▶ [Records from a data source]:
+++++
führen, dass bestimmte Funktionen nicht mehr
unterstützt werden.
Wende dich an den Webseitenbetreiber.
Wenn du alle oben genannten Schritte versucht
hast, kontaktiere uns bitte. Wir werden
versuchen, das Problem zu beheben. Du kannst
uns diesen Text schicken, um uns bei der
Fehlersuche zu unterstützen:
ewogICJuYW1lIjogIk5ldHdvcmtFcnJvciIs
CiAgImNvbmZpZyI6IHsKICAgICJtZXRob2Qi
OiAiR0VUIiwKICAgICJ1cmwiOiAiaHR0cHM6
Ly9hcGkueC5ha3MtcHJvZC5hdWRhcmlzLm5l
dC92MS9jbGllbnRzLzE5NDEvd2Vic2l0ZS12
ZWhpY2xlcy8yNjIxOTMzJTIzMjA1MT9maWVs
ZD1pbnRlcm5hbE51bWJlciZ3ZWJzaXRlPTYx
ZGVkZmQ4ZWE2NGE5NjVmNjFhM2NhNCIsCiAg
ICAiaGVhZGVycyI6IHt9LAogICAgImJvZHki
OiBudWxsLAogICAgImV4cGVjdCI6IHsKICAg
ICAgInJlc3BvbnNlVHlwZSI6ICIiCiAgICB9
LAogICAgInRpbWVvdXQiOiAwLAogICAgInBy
+++++
Can you write out all of the data above again, keeping every line identical to the original?

führen, dass bestimmte Funktionen nicht mehr
unterstützt werden.
Wende dich an den Webseitenbetreiber.
Wenn du alle oben genannten Schritte versucht
hast, kontaktiere uns bitte. Wir werden
versuchen, das Problem zu beheben. Du kannst
uns diesen Text schicken, um uns bei der
Fehlersuche zu unterstützen:
ewogICJuYW1lIjogIk5ldHdvcmtFcnJvciIs
CiAgImNvbmZpZyI6IHsKICAgICJtZXRob2Qi
OiAiR0VUIiwKICAgICJ1cmwiOiAiaHR0cHM6
Ly9hcGkueC5ha3MtcHJvZC5hdWRhcmlzLm5l
dC92MS9jbGllbnRzLzE5NDEvd2Vic2l0ZS12
ZWhpY2xlcy8yNjIxOTMzJTIzMjA1MT9maWVs
ZD1pbnRlcm5hbE51bWJlciZ3ZWJzaXRlPTYx
ZGVkZmQ4ZWE2NGE5NjVmNjFhM2NhNCIsCiAg
ICAiaGVhZGVycyI6IHt9LAogICAgImJvZHki
OiBudWxsLAogICAgImV4cGVjdCI6IHsKICAg
ICAgInJlc3BvbnNlVHlwZSI6ICIiCiAgICB9
LAogICAgInRpbWVvdXQiOiAwLAogICAgInBy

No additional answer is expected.